Step 1
With a sharp chef’s knife, cut carrots and daikon into long, evenly-sized rectangular cuts about ¼-inch thick by 2 – 2½ inches long. The term for this kind of cut is batonnets.
Step 2
Place the cut carrots and daikon into a large non-reactive bowl. Sprinkle with the salt and toss until evenly coated. Let sit for at least 30 minutes, tossing every 5 to 10 minutes, to ensure salt is evenly distributed. This is done to draw out any excess moisture and any bitterness from the carrots, but especially from the daikon radish.
Step 3
Over a sink, transfer the salted vegetables into a large colander to drain off excess moisture. Rinse thoroughly with cold water. Drain well, shaking and tossing the vegetables in the colander to remove as much water as possible from the carrots and daikon radish.
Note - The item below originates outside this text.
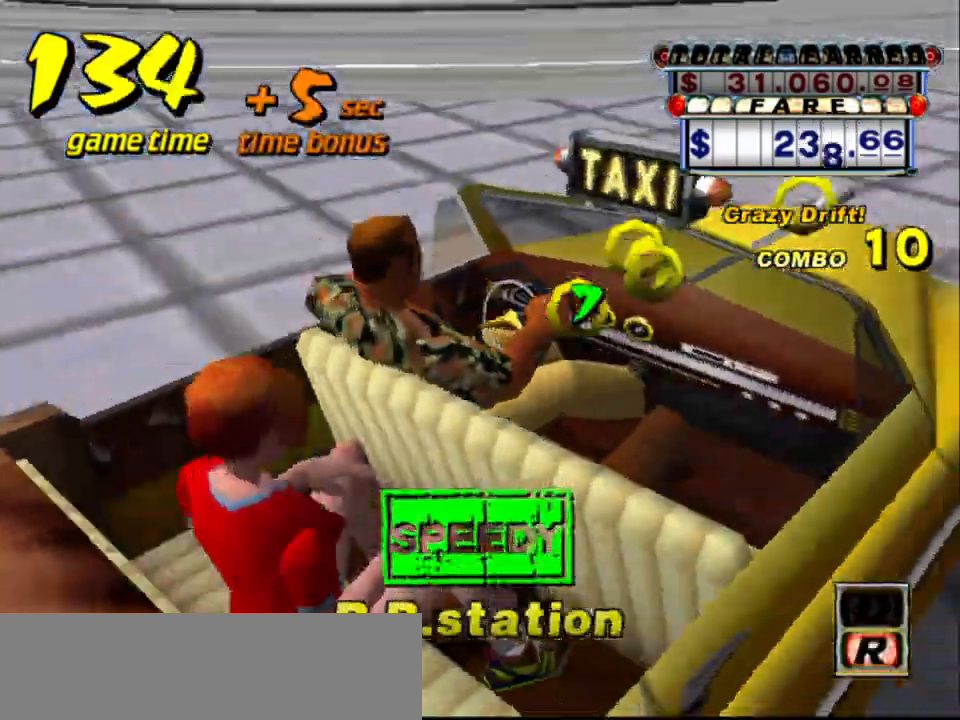
{"keys": [], "events": []}
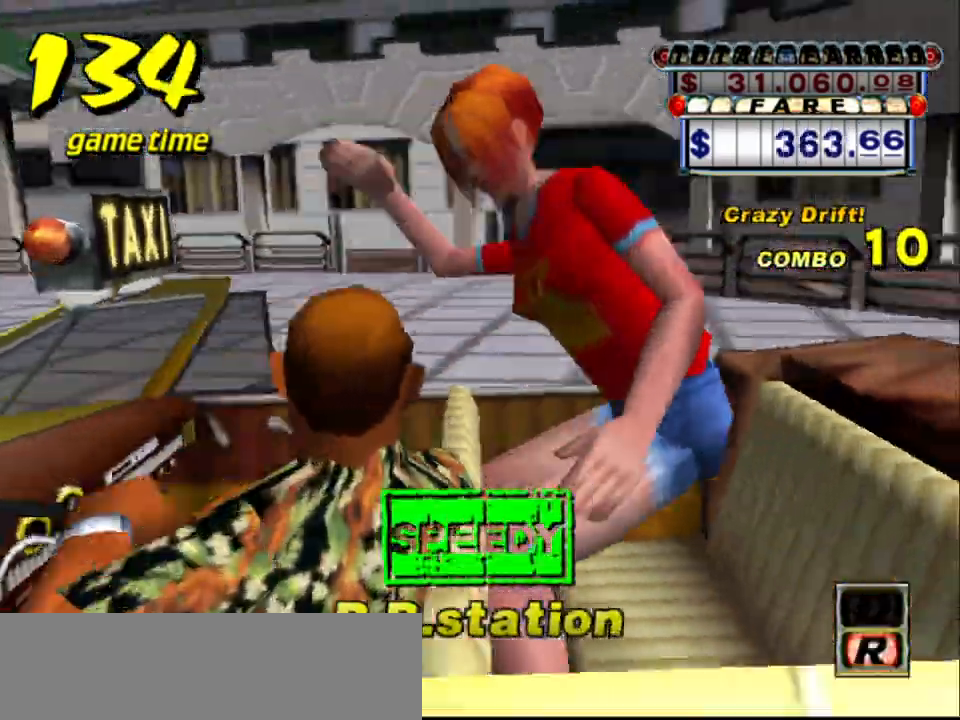
{"keys": [], "events": []}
Set aside to drain.
Step 4
In a medium, heavy-bottomed saucepan, combine water, the Redpath® Granulated Sugar, the Redpath® Golden Yellow Sugar, and the salt over medium-high heat. Bring to a boil and stir to dissolve the sugars and salt. Remove from the heat and immediately stir in the julienned ginger and chili flakes, then stir in the white vinegar and rice wine vinegar.
Step 5
Tightly fill the sterilized jars with the carrot and daikon batonnets. If using, add 6 to 8 stems (with leaves) of cilantro to the jars. Ladle the vinegar mixture over the vegetables to fully submerge the carrots and daikon. Seal with the sterilized lids.
Step 6
Let sit in a cool location for 12 – 24 hours before placing jars in the fridge. Taste test after 6 hours, then at 12 hours, using a clean utensil each time. The longer the vegetables sit, the more sour/tangy the flavour will be.
Step 7
Pickled carrots and daikon can last up to a month or until the vegetables lose their crunch, stored in the fridge.
*It is common for daikon radish to smell like sulphur when pickling or cooking the vegetable. However, it will not taste like sulphur.
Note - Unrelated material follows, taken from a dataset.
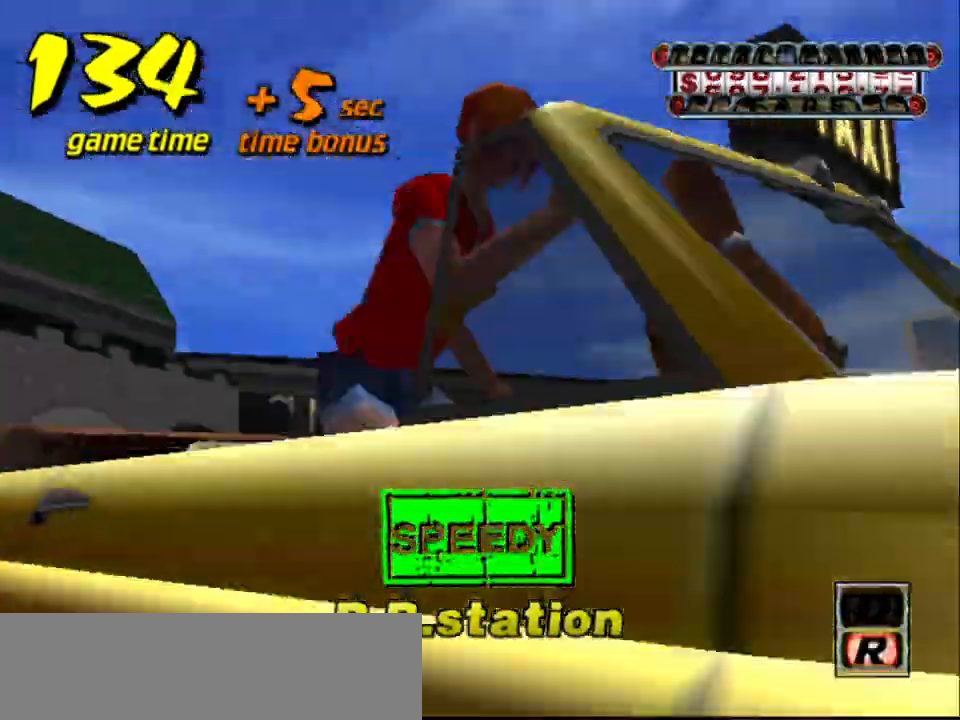
{"keys": [], "events": []}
*All carrots or all daikon radishes can be used for this recipe.
*Omit the ginger and/or chili flakes, if desired.
*You can use all white vinegar or rice wine vinegar if desired (or use apple cider vinegar as long as the acidity is at least 5%).
*Use clean utensils when removing pickled vegetables from the jars.
*Use these pickles in sandwiches, hotdogs, or burgers. Great as a side for rice dishes. Finely chop and add to salads or salad dressings.